▶ Problem to solve:
According to the text on teaching children responsibility with a puppy, at about what age can kids start handling puppy-care tasks on their own?

Using a Puppy to Teach Responsibility
Most parents who aren’t sure about bringing a dog into the home are concerned about all the responsibilities that come with it. We get it! You’ve got plenty to do without worrying about feeding, walking, house-training, and cleaning up after a new puppy. However, you can teach your child to take on some of these responsibilities, which leads to a win-win situation!
Children can start learning how to care for a puppy as early as age 3. Between the ages of 3 and 6, you can teach your child how to properly play with a puppy, brush it, and feed and water it. Of course, this will need to happen under your supervision.
Beginning around the age of 7, kids can take on these responsibilities on their own. In addition, you can teach them things like the importance of washing out food and water bowls, scooping poop, and basic training.
Choosing Your Puppy
One of the most important decisions you’ll need to make as a family is what type of puppy you’ll get. Some children will have their heart set on a certain breed, but, as a parent, it’s your responsibility to make sure the breed you choose is appropriate for your lifestyle. It’s important to consider things like a dog’s size, energy level, and personality traits. If you live in an apartment or a small home, take the time to learn about the best dog breeds for apartment living.
You may want to narrow your choices down to three that would work for your home, then let your child choose which is most appealing to them. If your child is a bit older, you may decide to let them do some basic research and bring you a list of breeds they think would be a good match. Just remember that the breed of dog you choose will have a major impact on how well it fits into your home. This is a decision you’ll have to live with for the next 8 to 15 years, so take the time to make a good choice!
It’s also important to note that just because personality traits are common within a certain dog breed, there’s no guarantee that the puppy you choose will behave the same way. Taking the time to complete a puppy aptitude test is the best way to predict how a puppy will behave as it’s growing up and once it matures.
Preparing to Bring a Puppy Home
As soon as you’ve decided to welcome a puppy into your home, it’s a good idea to start preparing everyone in the family. For example, now is a great time to get your children in the habit of picking up their belongings. Make sure they understand that not only might the puppy ruin their favorite things but getting ahold of certain toys can create a danger for curious puppies.
You’ll also want your children to get into the habit of closing doors behind them, so the puppy doesn’t escape. If you’re going to use baby gates to keep the puppy out of certain areas of your home, teach your children how to use them and make sure they get in the habit of keeping them closed.

▶ Provided data:
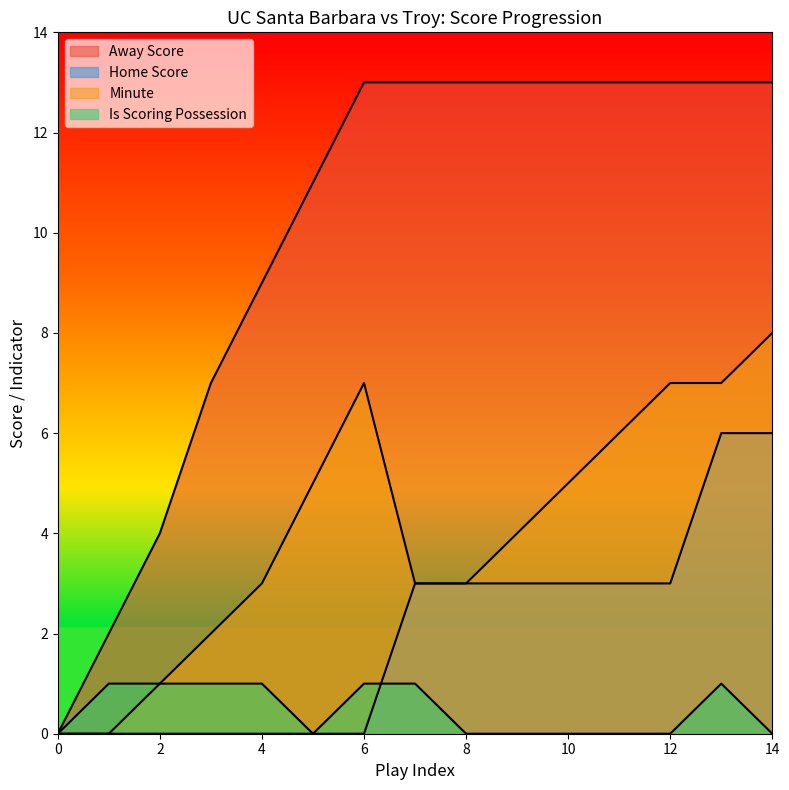

How many lines are shown in the chart?

4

▶ Answer section:
Around the age of 7.